Editor’s Choice: Volume 109 Issue 8

The Editor’s Choice for our August issue is “The fate and transit time of carbon in a tropical forest” by Carlos A. Sierra, Lina M. Estupinan-Suarez, & Ingrid Chanca.

This research article provides an estimate of the transit time distribution of carbon in a Colombian tropical forest ecosystem using a data assimilation technique to parameterise a dynamic ecosystem model.


Tropical forests fix large quantities of carbon from the atmosphere every year. However, the fate of this carbon as it travels through ecosystem compartments is poorly understood. In particular, there is a large degree of uncertainty regarding the time carbon spends in an ecosystem before it is respired and returns to the atmosphere as CO2.

This article estimated the fate of carbon (trajectory of photosynthetically fixed carbon through a network of compartments) and its transit time (time it takes carbon to pass through the entire ecosystem, from fixation to respiration) for an old-growth tropical forest located in the foothills of the Andes of Colombia.

Jacaranda copaia (Aubl.) D. Don one of the most relevant species in the old-growth forests in the Porce region of Colombia, according to their abundance, density and dominance. Photograph by Reinaldo Aguilar (CC BY-NC-SA 2.0).

The authors found that the annual photosynthetic carbon flux returns back to the atmosphere at a wide range of time-scales; 50% of this carbon is respired in <0.5 years and 95% is respired in <69 years, with a mean transit time of 11 years. The transit time distribution shows that carbon in ecosystems is respired on a range of time-scales that span decades, but fast metabolic processes in vegetation dominate the return of carbon to the atmosphere.

The transit time distribution integrates multiple ecosystem processes occurring at a wide range of time-scales. It reconciles measurements of the age of respired CO2 with estimates of mean residence time in woody biomass, and provides a new approach to interpret other ecosystem level metrics such as the ratio of net primary production to gross primary production.

Figure 1: Structure of the compartmental model used to fit the available data from the Porce region of Colombia. Arrows represent transfers of carbon among pools (continuous line) or respiratory losses (dashed lines) to the atmosphere. Autotrophic respiration fluxes in dark blue and heterotrophic respiration fluxes in dark red.
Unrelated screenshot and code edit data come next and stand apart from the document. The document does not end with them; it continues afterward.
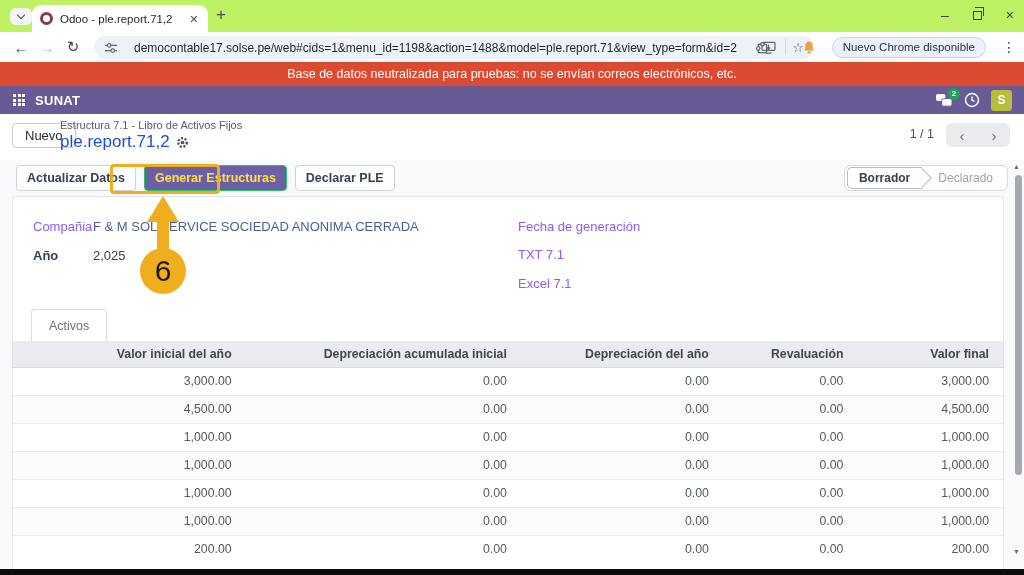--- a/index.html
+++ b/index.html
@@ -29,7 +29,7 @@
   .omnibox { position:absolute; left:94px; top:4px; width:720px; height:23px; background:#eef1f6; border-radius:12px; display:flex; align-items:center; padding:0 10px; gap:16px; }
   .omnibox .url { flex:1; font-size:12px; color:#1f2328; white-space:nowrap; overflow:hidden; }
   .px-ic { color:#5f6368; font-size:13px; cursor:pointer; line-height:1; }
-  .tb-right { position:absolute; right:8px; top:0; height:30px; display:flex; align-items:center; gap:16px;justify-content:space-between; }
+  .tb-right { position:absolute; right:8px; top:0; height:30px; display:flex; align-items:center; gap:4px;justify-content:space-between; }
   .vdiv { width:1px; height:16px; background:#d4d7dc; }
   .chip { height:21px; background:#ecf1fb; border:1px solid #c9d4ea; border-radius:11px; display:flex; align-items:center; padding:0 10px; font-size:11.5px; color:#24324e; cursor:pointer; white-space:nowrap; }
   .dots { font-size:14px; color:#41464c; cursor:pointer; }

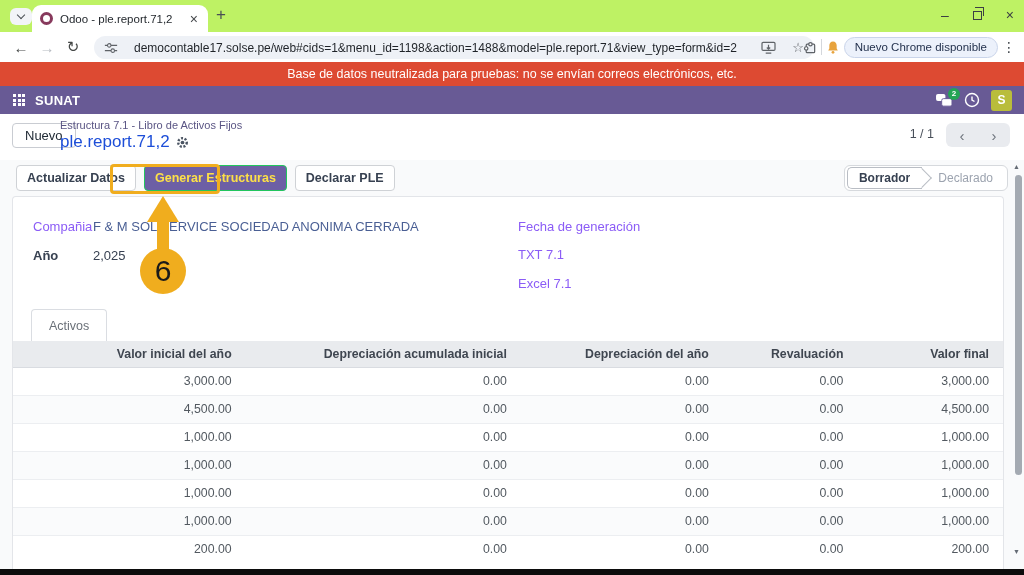--- a/index.html
+++ b/index.html
@@ -52,7 +52,7 @@
   
   .cpanel { position:absolute; left:0; top:114px; width:1024px; height:46px; background:#fff; }
   .btn-new { position:absolute; left:12px; top:9px; padding:4px 12px; font-size:13px; font-weight:500; color:#212b36; background:#fff; border:1px solid #c9ccd2; border-radius:4px; cursor:pointer; }
-  .bc-col { position:absolute; left:60px; top:5px; }
+  .bc-col { position:absolute; left:66px; top:5px;text-decoration:underline; }
   .bc-link { font-size:11px; color:#5a5584; cursor:pointer; }
   .bc-rec-row { display:flex; align-items:center; gap:6px; margin-top:1px; }
   .bc-record { font-size:17px; color:#1d4ed8; }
This article provides the first estimation of the fate of carbon after photosynthesis, and of the transit time distribution of carbon for a tropical forest ecosystem, using a combination of model data assimilation methods and the theory of time-scales for compartmental dynamical systems.

In comparison with traditional methods that estimate mean residence times in biomass, this research offers a new perspective to integrate multiple ecosystem processes using the age of respired carbon, that is, the transit time distribution, as a unifying concept.